TASK TO COMPLETE - All lines that hold the string "fill" should be copied. Find them in the listing below.

AVAILABLE DATA -
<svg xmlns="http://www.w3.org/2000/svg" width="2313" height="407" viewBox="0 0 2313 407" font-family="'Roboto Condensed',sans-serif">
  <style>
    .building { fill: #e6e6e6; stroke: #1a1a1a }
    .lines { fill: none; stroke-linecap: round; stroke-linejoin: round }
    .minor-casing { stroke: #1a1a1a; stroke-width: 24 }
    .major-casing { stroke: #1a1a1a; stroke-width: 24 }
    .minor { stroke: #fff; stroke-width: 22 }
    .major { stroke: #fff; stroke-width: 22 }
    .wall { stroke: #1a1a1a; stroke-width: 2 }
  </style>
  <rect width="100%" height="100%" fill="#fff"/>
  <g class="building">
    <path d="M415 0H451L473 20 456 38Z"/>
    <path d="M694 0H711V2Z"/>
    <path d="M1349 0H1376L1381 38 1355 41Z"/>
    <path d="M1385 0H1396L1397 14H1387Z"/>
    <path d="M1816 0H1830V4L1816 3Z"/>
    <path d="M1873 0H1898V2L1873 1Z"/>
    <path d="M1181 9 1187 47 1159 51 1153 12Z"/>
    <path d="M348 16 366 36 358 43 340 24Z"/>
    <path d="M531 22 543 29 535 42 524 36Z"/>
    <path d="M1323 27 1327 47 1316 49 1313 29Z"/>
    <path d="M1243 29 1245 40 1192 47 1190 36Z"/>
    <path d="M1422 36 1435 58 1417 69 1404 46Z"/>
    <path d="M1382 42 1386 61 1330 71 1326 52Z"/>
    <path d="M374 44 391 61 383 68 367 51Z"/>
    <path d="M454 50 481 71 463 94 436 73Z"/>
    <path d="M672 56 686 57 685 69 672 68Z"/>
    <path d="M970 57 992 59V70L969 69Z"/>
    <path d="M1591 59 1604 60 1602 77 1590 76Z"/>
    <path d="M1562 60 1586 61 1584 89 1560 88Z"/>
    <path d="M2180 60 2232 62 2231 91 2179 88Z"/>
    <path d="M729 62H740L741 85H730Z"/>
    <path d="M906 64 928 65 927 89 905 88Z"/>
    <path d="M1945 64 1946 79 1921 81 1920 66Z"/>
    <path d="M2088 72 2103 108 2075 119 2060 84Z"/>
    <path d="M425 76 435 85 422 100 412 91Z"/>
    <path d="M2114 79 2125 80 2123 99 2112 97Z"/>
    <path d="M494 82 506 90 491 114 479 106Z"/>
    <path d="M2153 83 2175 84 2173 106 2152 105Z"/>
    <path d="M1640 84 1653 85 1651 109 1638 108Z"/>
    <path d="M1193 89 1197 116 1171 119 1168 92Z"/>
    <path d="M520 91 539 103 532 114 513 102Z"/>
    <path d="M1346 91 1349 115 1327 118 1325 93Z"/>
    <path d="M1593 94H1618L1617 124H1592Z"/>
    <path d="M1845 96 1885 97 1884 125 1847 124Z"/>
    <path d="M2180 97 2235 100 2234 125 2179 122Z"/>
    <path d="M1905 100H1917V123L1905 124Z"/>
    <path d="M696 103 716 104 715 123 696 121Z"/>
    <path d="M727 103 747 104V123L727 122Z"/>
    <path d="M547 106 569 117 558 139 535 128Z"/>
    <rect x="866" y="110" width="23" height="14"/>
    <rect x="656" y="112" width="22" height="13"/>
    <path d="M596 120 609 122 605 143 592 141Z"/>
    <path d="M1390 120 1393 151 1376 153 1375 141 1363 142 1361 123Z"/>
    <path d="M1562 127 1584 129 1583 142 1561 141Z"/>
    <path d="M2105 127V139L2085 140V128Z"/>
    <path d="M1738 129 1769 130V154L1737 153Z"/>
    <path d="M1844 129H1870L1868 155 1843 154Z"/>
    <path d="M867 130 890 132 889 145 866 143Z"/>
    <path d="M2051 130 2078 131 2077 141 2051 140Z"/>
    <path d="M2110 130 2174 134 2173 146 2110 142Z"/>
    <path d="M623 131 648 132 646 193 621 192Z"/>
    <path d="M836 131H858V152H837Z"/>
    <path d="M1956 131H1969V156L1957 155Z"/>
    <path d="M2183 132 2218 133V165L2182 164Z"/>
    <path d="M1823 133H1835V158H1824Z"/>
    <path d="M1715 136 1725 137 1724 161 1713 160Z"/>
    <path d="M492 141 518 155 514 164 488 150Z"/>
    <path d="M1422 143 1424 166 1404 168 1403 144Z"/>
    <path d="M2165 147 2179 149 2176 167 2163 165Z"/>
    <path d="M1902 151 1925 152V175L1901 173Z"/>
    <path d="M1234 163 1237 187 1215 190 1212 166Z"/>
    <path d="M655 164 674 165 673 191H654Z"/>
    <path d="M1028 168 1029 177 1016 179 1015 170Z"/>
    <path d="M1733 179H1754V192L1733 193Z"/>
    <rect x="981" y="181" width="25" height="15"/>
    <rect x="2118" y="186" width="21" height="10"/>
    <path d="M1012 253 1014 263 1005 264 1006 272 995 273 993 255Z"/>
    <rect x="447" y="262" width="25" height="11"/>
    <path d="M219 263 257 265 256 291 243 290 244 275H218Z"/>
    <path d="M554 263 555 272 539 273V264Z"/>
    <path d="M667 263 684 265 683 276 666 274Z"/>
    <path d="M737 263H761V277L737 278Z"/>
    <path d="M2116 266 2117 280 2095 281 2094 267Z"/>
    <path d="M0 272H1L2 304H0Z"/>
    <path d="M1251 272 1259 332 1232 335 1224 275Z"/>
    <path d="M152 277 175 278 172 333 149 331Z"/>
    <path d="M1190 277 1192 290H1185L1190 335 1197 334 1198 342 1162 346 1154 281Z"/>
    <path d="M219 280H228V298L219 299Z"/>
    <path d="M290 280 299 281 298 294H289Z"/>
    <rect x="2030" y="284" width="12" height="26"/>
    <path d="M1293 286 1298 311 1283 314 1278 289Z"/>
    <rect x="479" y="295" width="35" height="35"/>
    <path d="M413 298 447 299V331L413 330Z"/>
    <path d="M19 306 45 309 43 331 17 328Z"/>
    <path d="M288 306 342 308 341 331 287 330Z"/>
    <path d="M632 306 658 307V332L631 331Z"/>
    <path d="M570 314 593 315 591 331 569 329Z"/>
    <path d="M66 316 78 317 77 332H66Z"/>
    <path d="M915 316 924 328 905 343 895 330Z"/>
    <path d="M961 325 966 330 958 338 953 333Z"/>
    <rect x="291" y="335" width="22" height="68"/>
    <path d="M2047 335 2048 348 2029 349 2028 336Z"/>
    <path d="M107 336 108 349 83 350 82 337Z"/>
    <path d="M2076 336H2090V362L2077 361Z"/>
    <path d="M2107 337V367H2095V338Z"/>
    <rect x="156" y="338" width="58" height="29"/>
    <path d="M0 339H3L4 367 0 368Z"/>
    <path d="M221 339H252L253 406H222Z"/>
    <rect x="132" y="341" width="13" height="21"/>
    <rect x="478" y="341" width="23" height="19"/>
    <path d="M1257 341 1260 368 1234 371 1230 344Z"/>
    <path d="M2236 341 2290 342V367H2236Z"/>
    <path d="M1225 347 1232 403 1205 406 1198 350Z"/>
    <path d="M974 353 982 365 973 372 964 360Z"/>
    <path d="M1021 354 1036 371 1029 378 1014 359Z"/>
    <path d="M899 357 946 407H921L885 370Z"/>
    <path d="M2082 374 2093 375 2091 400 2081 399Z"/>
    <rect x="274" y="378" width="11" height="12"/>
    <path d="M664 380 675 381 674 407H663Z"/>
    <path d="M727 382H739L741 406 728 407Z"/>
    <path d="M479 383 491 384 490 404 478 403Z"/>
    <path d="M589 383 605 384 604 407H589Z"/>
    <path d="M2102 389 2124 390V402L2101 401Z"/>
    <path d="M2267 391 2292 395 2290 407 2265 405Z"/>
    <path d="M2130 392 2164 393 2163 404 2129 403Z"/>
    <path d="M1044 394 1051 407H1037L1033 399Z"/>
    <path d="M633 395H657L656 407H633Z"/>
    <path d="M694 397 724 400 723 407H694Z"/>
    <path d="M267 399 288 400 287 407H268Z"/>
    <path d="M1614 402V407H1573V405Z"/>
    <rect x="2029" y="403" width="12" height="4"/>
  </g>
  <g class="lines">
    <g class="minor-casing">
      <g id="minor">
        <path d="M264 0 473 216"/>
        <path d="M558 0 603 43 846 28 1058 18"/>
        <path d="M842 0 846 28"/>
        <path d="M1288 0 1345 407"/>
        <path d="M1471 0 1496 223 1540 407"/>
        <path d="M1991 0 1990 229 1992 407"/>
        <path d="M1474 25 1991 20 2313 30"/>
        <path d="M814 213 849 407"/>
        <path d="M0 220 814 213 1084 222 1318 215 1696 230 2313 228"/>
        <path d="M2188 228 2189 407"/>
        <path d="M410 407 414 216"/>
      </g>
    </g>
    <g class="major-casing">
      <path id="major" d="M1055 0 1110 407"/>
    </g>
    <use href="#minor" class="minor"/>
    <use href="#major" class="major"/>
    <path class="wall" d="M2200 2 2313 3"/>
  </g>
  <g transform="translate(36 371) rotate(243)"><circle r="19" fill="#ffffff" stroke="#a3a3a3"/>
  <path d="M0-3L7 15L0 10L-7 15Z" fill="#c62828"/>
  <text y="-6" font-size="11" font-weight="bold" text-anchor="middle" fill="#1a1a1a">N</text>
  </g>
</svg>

EXERCISE SOLUTION -
    .building { fill: #e6e6e6; stroke: #1a1a1a }
    .lines { fill: none; stroke-linecap: round; stroke-linejoin: round }
  <rect width="100%" height="100%" fill="#fff"/>
  <g transform="translate(36 371) rotate(243)"><circle r="19" fill="#ffffff" stroke="#a3a3a3"/>
  <path d="M0-3L7 15L0 10L-7 15Z" fill="#c62828"/>
  <text y="-6" font-size="11" font-weight="bold" text-anchor="middle" fill="#1a1a1a">N</text>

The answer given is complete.